Negli ultimi anni stiamo assistendo sempre di più alla release di Remake (Dead Space, Resident Evil 4,…) invece che dei sequel o nuovi titoli, ma questo, sia chiaro, non è da considerarsi per forza un male; forse ne stanno uscendo un po’ troppi, anche dove non è necessario, ma, davvero, non è un male a prescindere. I più nostalgici saranno infatti contenti di ricevere i loro titoli preferiti adattati al tempo d’oggi, mentre per i nuovi giocatori che non hanno in precedenza provato i videogiochi più “storici”, sarà per loro comunque una nuova esperienza.
Nota personale: allo stesso tempo, rilasciare un The Last of Us Parte 1 per tre generazioni consecutivamente è vagamente eccessivo, mentre non rilasciare una versione migliorata di una delle esclusive Sony più amate fa storcere i capelli… e sì, mi sto riferendo proprio di Bloodborne, pur consapevole dei mille problemi con il codice sorgente.
La grafica conta… e non conta
Giocando a Dark Souls nel 2023, per quanto sia leggermente invecchiato nel gameplay e abbia qualità delle texture e dei modelli che si percepisce “sotto la media”, non nascondo che a distanza di mesi è riuscito a lasciarmi comunque un bellissimo ricordo, e durante la mia avventura sono state veramente poche le lamentatele che ho espresso, anche solo nella mia mente, per colpa della qualità visiva di ciò che stavo esperendo, proprio perché quello che i dev hanno creato coincide con la “ragione” per cui qualcuno dovrebbe giocarci. Sono sicuro che ci sarà stato anche per te almeno un gioco con una pessima grafica, ma che è riuscito comunque a entrarti nel cuore.
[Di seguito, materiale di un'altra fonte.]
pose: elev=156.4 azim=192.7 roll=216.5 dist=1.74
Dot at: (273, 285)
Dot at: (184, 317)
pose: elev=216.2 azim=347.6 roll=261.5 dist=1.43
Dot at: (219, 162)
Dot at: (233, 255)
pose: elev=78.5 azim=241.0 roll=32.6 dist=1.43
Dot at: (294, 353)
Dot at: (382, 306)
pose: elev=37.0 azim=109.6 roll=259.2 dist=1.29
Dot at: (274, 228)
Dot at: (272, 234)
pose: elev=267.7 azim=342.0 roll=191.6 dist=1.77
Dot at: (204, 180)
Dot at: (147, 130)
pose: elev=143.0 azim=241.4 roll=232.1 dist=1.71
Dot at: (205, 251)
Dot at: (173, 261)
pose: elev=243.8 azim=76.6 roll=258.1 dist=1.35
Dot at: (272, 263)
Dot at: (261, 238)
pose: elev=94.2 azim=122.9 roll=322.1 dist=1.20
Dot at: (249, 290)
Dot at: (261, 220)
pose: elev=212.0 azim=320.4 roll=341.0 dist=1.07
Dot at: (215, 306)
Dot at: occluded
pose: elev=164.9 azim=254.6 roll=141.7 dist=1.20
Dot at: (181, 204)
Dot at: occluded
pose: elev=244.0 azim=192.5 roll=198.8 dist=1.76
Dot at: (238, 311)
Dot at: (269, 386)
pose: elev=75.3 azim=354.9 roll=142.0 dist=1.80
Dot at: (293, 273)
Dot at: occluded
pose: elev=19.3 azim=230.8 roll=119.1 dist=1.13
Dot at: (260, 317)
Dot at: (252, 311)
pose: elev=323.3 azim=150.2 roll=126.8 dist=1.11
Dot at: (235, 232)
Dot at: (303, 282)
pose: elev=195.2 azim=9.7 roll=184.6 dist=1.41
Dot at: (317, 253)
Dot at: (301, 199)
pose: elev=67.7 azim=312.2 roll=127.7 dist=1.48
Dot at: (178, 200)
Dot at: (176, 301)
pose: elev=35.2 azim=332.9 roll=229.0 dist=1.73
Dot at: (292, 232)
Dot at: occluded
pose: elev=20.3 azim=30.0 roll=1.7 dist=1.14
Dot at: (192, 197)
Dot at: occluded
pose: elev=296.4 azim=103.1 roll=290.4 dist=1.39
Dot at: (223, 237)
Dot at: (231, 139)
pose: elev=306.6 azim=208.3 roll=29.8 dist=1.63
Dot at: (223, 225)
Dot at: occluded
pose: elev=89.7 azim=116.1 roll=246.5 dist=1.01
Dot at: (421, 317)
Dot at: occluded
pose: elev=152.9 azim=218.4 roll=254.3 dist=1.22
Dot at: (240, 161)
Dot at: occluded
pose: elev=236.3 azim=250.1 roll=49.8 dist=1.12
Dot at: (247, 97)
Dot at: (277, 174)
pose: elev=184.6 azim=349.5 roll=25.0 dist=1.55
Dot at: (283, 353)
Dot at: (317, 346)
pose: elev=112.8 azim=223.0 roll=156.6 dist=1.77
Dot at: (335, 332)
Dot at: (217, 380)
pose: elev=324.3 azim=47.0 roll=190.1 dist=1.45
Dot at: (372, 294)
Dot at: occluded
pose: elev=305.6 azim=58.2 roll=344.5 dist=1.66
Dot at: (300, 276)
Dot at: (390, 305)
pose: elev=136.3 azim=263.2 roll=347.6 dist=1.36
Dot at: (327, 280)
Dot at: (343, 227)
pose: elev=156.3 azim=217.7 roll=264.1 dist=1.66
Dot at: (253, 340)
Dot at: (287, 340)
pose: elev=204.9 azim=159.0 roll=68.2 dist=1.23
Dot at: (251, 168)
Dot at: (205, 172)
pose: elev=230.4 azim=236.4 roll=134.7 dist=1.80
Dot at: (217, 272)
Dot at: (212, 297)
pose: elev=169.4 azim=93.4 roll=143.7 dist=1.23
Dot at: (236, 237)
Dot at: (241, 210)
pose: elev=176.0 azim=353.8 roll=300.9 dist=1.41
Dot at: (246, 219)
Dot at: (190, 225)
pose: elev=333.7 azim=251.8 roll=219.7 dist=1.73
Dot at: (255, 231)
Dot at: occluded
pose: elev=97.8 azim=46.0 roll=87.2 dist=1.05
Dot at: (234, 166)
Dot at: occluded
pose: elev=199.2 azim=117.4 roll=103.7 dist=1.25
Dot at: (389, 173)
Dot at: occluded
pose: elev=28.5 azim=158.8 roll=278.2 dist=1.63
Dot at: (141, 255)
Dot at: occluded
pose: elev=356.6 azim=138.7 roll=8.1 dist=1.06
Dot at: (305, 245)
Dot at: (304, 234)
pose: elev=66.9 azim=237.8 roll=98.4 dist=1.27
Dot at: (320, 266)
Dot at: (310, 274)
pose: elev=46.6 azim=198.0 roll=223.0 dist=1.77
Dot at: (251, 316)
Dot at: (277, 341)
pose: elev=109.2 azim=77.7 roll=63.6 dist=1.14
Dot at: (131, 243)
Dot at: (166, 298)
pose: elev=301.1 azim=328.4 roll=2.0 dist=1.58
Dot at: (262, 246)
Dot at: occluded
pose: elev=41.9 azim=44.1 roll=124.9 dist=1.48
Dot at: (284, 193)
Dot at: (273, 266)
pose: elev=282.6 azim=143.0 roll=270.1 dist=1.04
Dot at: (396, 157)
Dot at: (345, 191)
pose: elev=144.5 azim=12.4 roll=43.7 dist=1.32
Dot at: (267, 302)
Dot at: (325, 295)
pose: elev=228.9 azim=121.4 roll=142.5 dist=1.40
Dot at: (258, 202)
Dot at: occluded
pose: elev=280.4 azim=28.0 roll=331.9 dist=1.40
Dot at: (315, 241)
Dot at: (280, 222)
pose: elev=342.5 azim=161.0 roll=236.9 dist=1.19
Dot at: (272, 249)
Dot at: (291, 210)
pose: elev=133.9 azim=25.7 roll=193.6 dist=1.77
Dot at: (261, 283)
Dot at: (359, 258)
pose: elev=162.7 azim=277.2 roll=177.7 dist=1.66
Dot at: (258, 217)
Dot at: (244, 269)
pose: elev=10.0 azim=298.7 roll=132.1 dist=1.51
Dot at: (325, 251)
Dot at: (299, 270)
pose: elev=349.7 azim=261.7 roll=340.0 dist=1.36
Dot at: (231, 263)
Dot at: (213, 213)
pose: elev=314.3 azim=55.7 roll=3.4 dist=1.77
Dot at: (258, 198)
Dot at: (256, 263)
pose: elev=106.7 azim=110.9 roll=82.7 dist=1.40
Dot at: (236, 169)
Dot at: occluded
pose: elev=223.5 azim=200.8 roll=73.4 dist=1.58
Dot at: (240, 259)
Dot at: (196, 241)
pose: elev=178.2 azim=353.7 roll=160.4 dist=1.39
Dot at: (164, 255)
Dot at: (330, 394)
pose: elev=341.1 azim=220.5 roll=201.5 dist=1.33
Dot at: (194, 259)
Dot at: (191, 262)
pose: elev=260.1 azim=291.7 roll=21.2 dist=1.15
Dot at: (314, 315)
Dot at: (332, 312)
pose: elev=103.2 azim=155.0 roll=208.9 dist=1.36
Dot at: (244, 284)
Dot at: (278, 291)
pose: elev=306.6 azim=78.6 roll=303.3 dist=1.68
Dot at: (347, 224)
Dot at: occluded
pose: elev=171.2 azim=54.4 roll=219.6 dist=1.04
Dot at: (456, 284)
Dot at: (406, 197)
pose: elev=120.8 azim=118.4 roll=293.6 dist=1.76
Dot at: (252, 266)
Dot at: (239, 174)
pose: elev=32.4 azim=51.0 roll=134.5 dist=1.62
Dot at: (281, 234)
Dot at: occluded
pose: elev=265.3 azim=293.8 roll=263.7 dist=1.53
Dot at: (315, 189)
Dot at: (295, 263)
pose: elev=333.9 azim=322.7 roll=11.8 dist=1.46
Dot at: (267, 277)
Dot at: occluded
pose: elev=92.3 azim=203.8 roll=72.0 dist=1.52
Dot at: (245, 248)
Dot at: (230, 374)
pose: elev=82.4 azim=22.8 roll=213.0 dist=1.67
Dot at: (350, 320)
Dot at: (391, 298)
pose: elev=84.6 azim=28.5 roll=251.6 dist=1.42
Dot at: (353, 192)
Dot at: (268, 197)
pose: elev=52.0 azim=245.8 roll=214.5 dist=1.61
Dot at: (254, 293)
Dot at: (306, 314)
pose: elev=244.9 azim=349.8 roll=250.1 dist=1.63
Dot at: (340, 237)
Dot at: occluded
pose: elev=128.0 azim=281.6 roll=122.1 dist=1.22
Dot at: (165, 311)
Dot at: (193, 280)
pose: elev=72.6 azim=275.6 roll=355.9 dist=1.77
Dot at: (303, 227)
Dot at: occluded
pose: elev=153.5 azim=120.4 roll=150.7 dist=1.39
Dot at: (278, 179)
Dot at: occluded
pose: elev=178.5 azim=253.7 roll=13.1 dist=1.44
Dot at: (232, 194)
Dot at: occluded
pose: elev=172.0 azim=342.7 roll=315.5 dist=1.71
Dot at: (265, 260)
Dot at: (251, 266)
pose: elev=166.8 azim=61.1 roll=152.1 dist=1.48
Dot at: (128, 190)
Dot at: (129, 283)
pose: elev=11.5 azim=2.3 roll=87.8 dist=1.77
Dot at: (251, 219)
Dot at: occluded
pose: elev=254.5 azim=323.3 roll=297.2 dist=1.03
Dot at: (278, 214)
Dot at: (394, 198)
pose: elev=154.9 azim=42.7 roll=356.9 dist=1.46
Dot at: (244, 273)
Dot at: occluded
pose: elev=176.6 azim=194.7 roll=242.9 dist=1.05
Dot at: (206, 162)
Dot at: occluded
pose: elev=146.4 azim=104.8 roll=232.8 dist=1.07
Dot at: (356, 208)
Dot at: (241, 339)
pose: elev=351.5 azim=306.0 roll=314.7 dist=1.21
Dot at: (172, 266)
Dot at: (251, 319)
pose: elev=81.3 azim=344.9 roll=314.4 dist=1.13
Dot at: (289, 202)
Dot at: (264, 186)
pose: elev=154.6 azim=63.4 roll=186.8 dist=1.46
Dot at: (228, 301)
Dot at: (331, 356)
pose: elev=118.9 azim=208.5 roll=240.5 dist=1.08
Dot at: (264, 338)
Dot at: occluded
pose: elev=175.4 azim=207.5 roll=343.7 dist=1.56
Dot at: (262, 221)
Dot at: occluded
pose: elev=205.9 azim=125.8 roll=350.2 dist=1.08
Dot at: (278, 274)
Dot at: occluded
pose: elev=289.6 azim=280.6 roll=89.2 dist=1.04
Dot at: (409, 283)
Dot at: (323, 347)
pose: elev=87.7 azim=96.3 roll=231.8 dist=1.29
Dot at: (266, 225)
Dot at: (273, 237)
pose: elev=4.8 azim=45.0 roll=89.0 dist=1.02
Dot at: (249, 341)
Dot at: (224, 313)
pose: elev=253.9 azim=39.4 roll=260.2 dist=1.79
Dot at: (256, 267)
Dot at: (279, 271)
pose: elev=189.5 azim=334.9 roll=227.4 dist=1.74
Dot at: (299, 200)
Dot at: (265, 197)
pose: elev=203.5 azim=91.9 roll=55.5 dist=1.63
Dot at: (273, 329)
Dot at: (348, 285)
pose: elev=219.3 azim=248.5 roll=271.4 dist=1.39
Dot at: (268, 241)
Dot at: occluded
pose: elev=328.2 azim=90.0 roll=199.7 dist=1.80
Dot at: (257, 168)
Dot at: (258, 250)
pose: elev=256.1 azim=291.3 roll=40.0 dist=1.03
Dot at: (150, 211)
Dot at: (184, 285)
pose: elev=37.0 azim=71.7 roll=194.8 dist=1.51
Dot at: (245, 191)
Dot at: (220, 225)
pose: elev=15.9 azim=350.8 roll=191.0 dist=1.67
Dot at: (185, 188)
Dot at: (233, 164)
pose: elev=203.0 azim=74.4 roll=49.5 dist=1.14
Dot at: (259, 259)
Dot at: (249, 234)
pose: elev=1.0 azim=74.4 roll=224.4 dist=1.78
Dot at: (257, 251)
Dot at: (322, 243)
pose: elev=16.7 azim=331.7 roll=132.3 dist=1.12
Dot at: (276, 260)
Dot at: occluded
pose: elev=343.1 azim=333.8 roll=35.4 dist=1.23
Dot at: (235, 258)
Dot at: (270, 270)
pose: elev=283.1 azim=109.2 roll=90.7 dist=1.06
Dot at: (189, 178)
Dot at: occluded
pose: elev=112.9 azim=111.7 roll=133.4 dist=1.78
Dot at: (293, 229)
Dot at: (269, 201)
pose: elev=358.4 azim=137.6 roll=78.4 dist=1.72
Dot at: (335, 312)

Dire a priori che un gioco sia brutto perché contiene delle texture non troppo definite, dei movimenti un po’ legnosi, ombre non perfette, o tutto ciò che è correlato al sistema visivo, è sbagliato: bisognerebbe vedere perché quel titolo ha questo problema, e soprattutto vedere se ci possiamo veramente preoccupare di questo particolare aspetto nel contesto di questo o quel videogioco (cito nuovamente Lethal Company, un esempio perfetto uscito di recente).
La grafica conta quanto il gameplay. In un gioco fortemente narrativo e di buona qualità visiva ci può essere poca interazione, e il gioco riesce comunque a risultare godibilissimo; per citarne uno è facile tirare fuori dal cilindro Detroit Become Human. In un gioco molto action, d’altro canto, la grafica può presentare delle imperfezioni, o addirittura essere al limite dell’accettabile, basta che questo combaci con l’idea di gioco che si voleva creare (e si è creata).
Esiste certo anche il caso nel quale entrambi gli elementi, principali ma non unici costituenti dell’equazione videgioco, siano perfetti, ma tutto dipende dallo sviluppo e dall’obiettivo: non c’è una regola unica, in questi casi, e spetta agli sviluppatori, prima ancora che all’utenza, capirlo.